TRAVAIL DEMANDÉ: Recopiez mot pour mot le passage de l'article ci-dessous sur les contrats externes du gouvernement fédéral, de « Même les fonctionnaires » à « coûté si cher. ».

DOCUMENT:
-*-

On peut se demander s’ils vont se rendre au fond du problème en quatre séances.

La question à 15 milliards $ (voir plus bas) est la suivante : pourquoi la fonction publique croît-elle si rapidement alors que le recours à la sous-traitance explose lui aussi ? Les députés veulent savoir si les contribuables en ont pour leur argent avec tous ces contrats. Les contrats externes ont en effet permis de bâtir une sorte de fonction publique « fantôme » qui peut se soustraire aux règles de dotation en personnel qui doivent normalement être respectées.

C’est gros comment? Une équipe de recherche de l’Université de Carleton s’est penchée sur les contrats fédéraux afin de déterminer combien de milliards sont dépensés, et à quelles fins. Elle estime que le gouvernement a dépensé 15 milliards $ en contrats externes l’an dernier, dont 4,7 milliards $ pour des contrats de TI.

Le rôle des extras. Une grande partie de cette somme est constituée de modifications aux contrats. Environ 272 075 contrats ont été actifs depuis l’année financière 2017-18. Environ 16 % de ces contrats ont été modifiés au moins une fois. Ces changements ont ajouté 25,6 milliards $ au coût initial (réparti sur l’ensemble de la période).

  • En moyenne : la durée d’un contrat typique est d’environ 10 mois et sa valeur s’élève à environ 423 000 $ (pour les contrats de plus de 10 000 $).
  • Le plus long : 34,8 ans (de juin 2015 à mars 2050) pour le consortium qui a remplacé le pont Champlain, à Montréal.
  • Le plus coûteux : 5,7 milliards $ à Brookfield Global Integrated Solutions, pour la gestion d’immeubles de bureaux.

ArriveCAN. L’enquête du comité intervient au moment où l’on apprend que le coût de l’application ArriveCAN, tant décriée, est en voie d’atteindre les 54 millions $. Les concepteurs de l’application, stupéfaits, soutiennent que le projet aurait pu être bouclé pour environ un million $.

Même les fonctionnaires sont consternés. L’un d’eux affirme que le développement de l’application aurait dû être confié à des experts. Tenter de développer une application à l’interne, alors que les compétences requises sont insuffisantes, implique de faire appel à une armée de consultants. Certains élus sur le comité veulent une enquête séparée afin de comprendre pourquoi le développement d’ArriveCAN a coûté si cher.

Ci-dessous, la liste des sommes octroyées en contrats externes, par secteur, puis par fournisseur, selon un projet de recherche de l’Université Carleton :

Source: Carleton SPPS Research Project.
Source: Carleton SPPS Research Project.

-*-

MATÉRIEL FOURNI:

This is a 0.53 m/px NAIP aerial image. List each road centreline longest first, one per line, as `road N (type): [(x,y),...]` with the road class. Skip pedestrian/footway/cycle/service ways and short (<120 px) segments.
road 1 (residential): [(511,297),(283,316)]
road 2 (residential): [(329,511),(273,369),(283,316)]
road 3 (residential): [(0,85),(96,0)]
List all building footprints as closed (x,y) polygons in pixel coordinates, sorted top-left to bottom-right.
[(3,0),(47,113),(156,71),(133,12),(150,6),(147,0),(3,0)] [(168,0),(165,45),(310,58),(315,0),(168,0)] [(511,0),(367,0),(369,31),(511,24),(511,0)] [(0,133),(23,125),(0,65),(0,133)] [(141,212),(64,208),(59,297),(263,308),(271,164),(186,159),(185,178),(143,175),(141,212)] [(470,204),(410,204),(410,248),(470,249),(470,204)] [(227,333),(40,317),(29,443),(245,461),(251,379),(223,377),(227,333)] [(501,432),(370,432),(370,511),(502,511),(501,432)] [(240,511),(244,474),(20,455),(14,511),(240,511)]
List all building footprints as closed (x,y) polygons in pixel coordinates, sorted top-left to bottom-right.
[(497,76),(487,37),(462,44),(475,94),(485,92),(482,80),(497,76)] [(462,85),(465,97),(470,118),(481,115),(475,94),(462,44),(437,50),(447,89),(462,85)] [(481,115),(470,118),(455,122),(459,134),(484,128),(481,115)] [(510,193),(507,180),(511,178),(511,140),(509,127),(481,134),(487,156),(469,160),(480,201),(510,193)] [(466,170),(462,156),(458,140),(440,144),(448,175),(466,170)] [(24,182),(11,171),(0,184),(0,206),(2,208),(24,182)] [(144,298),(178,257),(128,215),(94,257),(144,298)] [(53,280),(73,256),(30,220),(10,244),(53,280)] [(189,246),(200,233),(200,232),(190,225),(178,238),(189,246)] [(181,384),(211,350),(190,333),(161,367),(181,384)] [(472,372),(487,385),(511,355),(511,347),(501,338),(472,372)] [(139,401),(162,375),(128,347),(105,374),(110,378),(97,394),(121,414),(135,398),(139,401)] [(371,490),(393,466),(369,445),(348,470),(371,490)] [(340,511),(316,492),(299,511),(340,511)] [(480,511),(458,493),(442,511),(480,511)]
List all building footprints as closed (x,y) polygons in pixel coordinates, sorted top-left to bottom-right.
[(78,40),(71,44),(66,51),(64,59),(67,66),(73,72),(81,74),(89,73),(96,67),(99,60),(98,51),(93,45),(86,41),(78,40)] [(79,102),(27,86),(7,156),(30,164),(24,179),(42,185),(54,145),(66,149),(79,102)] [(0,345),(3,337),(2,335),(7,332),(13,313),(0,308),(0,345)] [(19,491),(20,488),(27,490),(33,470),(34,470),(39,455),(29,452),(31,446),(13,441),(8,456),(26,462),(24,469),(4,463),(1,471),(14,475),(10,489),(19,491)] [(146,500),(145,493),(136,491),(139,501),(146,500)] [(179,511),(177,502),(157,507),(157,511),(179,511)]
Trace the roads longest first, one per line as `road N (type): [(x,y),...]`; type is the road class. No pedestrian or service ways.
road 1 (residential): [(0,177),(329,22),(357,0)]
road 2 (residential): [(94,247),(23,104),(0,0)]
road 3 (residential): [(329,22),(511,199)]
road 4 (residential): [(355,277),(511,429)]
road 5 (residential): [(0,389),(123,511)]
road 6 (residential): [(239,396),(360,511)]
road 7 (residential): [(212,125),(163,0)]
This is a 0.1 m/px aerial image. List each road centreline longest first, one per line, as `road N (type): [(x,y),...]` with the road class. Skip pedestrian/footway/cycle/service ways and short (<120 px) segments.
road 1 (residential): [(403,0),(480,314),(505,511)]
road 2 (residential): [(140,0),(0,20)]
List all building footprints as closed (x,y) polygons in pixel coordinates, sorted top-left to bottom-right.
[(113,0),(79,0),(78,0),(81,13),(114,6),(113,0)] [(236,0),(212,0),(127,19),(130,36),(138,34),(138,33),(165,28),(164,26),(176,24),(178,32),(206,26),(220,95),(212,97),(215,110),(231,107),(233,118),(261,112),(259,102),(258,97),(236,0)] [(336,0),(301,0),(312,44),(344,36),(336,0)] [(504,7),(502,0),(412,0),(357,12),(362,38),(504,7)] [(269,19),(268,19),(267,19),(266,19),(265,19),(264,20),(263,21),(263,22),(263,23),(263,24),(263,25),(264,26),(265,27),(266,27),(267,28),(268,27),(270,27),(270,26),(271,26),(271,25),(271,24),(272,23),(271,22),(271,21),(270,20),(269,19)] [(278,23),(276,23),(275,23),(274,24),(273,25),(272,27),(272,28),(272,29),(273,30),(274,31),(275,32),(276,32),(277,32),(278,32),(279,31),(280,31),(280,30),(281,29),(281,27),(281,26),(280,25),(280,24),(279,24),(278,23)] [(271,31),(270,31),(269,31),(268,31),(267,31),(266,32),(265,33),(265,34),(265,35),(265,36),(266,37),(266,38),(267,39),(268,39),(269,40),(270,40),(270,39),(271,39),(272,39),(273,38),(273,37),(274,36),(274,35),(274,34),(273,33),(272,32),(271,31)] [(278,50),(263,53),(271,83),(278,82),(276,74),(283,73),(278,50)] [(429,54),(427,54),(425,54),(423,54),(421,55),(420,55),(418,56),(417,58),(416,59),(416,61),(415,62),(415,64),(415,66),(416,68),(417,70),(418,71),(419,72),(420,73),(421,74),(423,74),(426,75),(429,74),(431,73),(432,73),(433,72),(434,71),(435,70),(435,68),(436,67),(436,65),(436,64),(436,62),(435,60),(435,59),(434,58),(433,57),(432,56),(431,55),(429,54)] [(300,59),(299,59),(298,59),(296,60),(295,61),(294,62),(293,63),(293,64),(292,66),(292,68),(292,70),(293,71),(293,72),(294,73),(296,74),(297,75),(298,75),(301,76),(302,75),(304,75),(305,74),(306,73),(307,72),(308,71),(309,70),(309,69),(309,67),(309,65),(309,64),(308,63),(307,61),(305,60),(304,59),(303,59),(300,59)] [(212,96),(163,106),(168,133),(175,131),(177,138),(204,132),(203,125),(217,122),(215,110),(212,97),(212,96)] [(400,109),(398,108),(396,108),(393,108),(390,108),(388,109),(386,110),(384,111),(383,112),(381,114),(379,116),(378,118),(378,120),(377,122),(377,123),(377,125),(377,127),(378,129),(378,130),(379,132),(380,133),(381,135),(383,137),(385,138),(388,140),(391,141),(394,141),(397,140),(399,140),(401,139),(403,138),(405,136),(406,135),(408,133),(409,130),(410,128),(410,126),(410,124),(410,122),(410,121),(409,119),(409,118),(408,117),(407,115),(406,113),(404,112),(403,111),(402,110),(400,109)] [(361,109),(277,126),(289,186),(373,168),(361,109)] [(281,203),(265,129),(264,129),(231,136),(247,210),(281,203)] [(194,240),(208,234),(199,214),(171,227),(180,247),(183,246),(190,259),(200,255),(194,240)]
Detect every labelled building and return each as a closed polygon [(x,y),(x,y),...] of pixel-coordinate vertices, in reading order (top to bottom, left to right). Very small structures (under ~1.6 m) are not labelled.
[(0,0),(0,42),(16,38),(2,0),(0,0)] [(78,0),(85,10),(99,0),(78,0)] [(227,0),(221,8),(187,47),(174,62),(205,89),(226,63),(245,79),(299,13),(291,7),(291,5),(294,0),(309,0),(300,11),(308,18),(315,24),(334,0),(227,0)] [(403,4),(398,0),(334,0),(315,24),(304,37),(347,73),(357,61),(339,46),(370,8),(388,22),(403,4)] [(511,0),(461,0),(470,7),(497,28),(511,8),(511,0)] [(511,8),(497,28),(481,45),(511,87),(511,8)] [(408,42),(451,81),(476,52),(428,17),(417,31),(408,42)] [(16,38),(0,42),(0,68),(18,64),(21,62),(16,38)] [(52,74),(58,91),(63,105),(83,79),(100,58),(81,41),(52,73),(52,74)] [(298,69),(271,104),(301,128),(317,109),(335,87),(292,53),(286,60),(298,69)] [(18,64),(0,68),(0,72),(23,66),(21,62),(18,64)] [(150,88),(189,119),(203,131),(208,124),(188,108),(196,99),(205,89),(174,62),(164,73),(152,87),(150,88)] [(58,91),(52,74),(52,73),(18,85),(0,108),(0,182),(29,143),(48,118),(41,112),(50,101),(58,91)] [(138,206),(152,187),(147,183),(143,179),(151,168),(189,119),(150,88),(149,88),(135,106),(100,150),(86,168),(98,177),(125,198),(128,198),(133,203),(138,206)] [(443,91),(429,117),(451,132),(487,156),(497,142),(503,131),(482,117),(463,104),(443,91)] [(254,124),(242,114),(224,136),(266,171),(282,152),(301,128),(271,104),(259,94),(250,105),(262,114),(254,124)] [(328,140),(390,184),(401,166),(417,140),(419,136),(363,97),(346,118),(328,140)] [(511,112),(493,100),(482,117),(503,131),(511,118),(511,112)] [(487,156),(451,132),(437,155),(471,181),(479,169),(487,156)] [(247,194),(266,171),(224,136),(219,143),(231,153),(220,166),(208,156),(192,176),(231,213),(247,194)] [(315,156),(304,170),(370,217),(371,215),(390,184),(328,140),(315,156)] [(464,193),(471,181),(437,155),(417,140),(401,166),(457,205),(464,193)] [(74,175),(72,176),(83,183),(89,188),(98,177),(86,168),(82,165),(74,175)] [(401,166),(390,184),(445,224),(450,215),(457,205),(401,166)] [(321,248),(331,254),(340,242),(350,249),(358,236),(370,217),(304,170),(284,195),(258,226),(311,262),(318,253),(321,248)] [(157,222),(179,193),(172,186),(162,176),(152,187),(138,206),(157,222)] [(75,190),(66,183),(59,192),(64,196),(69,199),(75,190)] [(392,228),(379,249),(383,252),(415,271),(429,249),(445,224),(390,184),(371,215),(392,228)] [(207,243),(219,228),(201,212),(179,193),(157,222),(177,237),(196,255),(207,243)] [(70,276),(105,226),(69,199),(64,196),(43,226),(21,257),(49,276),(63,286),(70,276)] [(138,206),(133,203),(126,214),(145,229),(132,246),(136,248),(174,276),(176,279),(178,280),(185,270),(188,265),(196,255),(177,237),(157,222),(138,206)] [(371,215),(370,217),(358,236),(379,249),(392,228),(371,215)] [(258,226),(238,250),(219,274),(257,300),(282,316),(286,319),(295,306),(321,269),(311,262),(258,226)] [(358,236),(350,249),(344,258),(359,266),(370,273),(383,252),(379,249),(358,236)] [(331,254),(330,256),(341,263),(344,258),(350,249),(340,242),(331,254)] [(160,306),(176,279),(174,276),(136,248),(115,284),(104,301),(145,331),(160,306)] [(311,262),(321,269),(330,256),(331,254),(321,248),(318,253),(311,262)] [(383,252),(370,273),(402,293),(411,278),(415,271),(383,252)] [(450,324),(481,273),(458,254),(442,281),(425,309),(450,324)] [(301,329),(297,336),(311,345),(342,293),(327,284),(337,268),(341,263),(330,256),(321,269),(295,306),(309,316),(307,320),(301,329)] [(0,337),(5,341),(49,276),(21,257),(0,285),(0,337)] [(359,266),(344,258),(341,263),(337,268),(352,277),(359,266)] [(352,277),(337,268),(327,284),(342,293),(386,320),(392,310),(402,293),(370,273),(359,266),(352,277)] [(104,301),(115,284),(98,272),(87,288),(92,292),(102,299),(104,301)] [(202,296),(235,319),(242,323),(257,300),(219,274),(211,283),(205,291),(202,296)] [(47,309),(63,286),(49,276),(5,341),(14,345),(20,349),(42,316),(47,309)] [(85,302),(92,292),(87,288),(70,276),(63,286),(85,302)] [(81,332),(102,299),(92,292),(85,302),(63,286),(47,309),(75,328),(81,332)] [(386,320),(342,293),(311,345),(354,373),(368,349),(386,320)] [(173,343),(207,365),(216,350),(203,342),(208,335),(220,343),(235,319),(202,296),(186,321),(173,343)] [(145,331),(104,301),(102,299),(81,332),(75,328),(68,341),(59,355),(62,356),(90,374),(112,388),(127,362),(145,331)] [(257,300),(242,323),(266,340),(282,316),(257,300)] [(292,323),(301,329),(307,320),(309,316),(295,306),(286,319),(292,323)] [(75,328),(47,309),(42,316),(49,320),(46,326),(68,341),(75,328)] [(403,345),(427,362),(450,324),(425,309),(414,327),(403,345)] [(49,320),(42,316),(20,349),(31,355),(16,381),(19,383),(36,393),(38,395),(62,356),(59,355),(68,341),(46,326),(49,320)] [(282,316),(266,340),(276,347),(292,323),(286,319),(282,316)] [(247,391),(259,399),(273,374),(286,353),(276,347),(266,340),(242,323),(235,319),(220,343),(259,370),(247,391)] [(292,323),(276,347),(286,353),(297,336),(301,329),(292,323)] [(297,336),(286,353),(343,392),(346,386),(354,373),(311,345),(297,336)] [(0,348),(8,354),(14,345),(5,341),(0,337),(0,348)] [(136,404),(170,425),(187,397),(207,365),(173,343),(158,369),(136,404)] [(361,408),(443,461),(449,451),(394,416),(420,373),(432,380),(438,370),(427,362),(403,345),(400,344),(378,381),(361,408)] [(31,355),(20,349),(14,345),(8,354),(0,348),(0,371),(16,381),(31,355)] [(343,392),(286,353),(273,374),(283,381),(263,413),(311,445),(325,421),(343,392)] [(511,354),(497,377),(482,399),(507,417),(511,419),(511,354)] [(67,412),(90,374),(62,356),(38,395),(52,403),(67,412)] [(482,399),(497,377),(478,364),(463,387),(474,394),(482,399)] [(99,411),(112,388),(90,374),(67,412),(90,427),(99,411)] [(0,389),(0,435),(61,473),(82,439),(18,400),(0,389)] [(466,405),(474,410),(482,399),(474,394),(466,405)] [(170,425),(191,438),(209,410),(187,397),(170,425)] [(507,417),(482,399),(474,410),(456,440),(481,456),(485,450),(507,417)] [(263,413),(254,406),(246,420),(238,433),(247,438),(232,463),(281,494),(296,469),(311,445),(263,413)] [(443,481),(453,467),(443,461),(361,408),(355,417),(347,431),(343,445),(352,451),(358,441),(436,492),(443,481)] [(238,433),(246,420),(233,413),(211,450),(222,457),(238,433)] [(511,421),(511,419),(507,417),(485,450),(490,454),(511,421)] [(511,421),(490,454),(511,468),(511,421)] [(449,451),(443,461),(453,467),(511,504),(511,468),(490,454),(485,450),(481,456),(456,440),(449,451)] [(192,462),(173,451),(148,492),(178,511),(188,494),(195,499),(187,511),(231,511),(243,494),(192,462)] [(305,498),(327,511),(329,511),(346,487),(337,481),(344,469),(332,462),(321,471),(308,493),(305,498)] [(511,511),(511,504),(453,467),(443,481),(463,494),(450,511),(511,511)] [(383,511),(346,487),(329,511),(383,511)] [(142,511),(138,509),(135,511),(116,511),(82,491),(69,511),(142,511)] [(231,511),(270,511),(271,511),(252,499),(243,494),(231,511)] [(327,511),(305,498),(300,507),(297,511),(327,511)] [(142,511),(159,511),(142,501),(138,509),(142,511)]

-*-

RÉSULTAT:
Même les fonctionnaires sont consternés. L’un d’eux affirme que le développement de l’application aurait dû être confié à des experts. Tenter de développer une application à l’interne, alors que les compétences requises sont insuffisantes, implique de faire appel à une armée de consultants. Certains élus sur le comité veulent une enquête séparée afin de comprendre pourquoi le développement d’ArriveCAN a coûté si cher.